While working with scientific data, I always have to compute and plot significant differences between two or more datasets. While computing pvalues is pretty easy, plotting them on a graph has always been a tedious process. I have to provide information in the form of annotation to draw lines between bars and add pvalues on top of those lines. I looked for R packages that can do this automatically. Though there are some, but the user has to explicitly input the dataset names for which pvalues have to be plotted.
Since none of the packages could satisfy my needs and as I plot graphs and significances on a daily basis, I therefore decided to write a function that could do this automatically.
- R
- RStudio
Install tidyverse package and attach it as described below.
install.packages("tidyverse", repos = "https://cran.ma.imperial.ac.uk/")
library(tidyverse)
I would like to explain the usage of the function with an example.
In my repository, I have provided a sample dataset in "SampleData.csv" file. Import it and modify the data types.

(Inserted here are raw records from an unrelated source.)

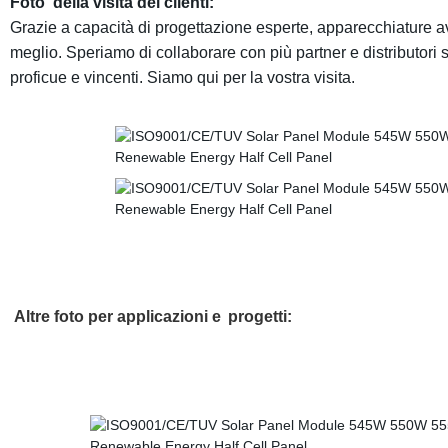
Foto
della visita dei clienti
:
Grazie a capacità di progettazione esperte, apparecchiature a
meglio. Speriamo di collaborare con più partner e distributori s
proficue e vincenti.
Siamo qui per la vostra visita.
Altre foto per
applicazioni
e
progetti
: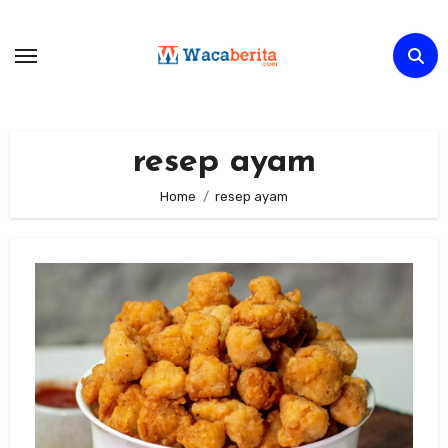
Skip
to
content
resep ayam
Home
resep ayam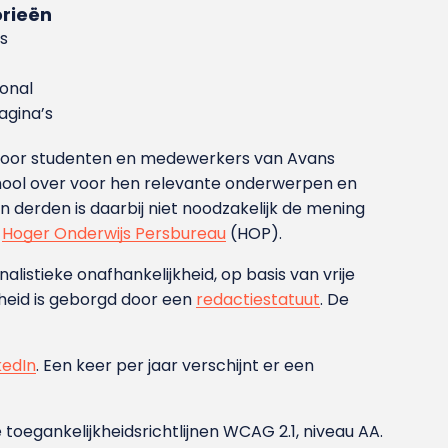
rieën
s
ional
gina’s
g voor studenten en medewerkers van Avans
ool over voor hen relevante onderwerpen en
derden is daarbij niet noodzakelijk de mening
t
Hoger Onderwijs Persbureau
(HOP).
nalistieke onafhankelijkheid, op basis van vrije
heid is geborgd door een
redactiestatuut
. De
kedIn
. Een keer per jaar verschijnt er een
 toegankelijkheidsrichtlijnen WCAG 2.1, niveau AA.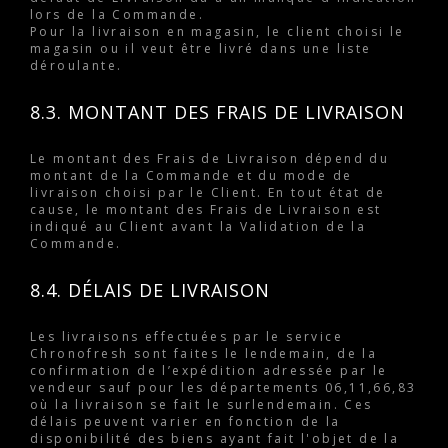
lors de la Commande.
Pour la livraison en magasin, le client choisi le
magasin ou il veut être livré dans une liste
déroulante.
8.3. MONTANT DES FRAIS DE LIVRAISON
Le montant des Frais de Livraison dépend du
montant de la Commande et du mode de
livraison choisi par le Client. En tout état de
cause, le montant des Frais de Livraison est
indiqué au Client avant la Validation de la
Commande.
8.4. DÉLAIS DE LIVRAISON
Les livraisons effectuées par le service
Chronofresh sont faites le lendemain, de la
confirmation de l’expédition adressée par le
vendeur sauf pour les départements 06,11,66,83
où la livraison se fait le surlendemain. Ces
délais peuvent varier en fonction de la
disponibilité des biens ayant fait l'objet de la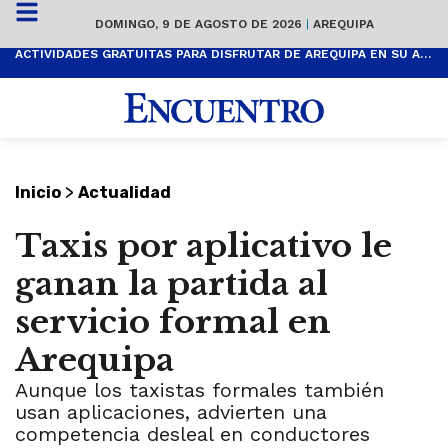
DOMINGO, 9 DE AGOSTO DE 2026
|
AREQUIPA
ACTIVIDADES GRATUITAS PARA DISFRUTAR DE AREQUIPA EN SU ANIVERSARIO
>
Inicio
Actualidad
Taxis por aplicativo le
ganan la partida al
servicio formal en
Arequipa
Aunque los taxistas formales también
usan aplicaciones, advierten una
competencia desleal en conductores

growth.drug.test <- read_csv(file = "SampleData.csv", col_names = TRUE)
str(growth.drug.test)
growth.drug.test <- growth.drug.test %>%
mutate(Subjects = as.factor(Subjects)) %>%
mutate(Treatment = as.factor(Treatment))
head(growth.drug.test)
## # A tibble: 6 x 3
## Subjects Treatment Growth
## <fct> <fct> <dbl>
## 1 Children DrugA 10.5
## 2 Children DrugB 19.4
## 3 Children DrugC 29.0
## 4 Children DrugA 9.18
## 5 Children DrugB 18.8
## 6 Children DrugC 28.3
This object has three columns:
- Subjects
- A categorical variable with four levels
- Treatment
- A categorical variable with three levels
- Growth
- A numeric variable
The function to plot significances requires the following arguments to be fulfilled:
- dataset
- a dataframe with only two columns: first should be categorical variable and the second should be numeric varaible
- error.bars
- specify "sd" for standard deviation or "sem" for standard error of the mean
- type
- specify "t.test" to perform ttest or "wilcox.text" to perform wilcox test
- alternative
- specify "two.sided" or "greater" or "less"
- conf.level
- provide a value between 0 and 1. Example: for a 95% confidence level, use 0.95
- title
- provide a title for the chart enclosed in double quotes
- subtitle
- provide a subtitle for the chart enclosed in double quotes
- xlabel
- provide a label for X-axis enlcosed in double quotes
- ylabel
- provide a label for Y-axis enclosed in double quotes
- legend.title
- provide a title for the legend enclosed in double quotes
Import the function into your environment
Note: Use this function only to draw bar charts. Will not work with other chart types.
To view the Growth among different Subjects, irrespective of the drug taken:
plotSignificances(dataset = growth.drug.test[c(1,3)],
error.bars = "sem",
type = "t.test",
alternative = "two.sided",
conf.level = 0.95,
title = "Growth among different subjects",
subtitle = "Source: SampleData.csv",
xlabel = "Subjects",
ylabel = "Growth",
legend.title = "Subjects"
)
To view the Growth with different Treatment drugs, irrespective of the Subjects tested:
plotSignificances(dataset = growth.drug.test[c(2,3)],
error.bars = "sem",
type = "t.test",
alternative = "two.sided",
conf.level = 0.95,
title = "Growth with different drugs",
subtitle = "Source: SampleData.csv",
xlabel = "Treatment",
ylabel = "Growth",
legend.title = "Drugs Tested"
)
As mentioned earlier, the function will only work with datasets that have one categorical variable and one numeric variable. It cannot plot significances on graphs (shown below) created from more than one categorical variables and one numeric variable.
ggplot(data = growth.drug.test,
aes(x = Subjects, y = Growth, group = Treatment, fill = Treatment)) +
geom_bar(stat = "identity", position = "dodge") +
theme_classic() +
labs(title = "Graph from two categorical variables and one numeric variable",
subtitle = "Source: SampleData.csv")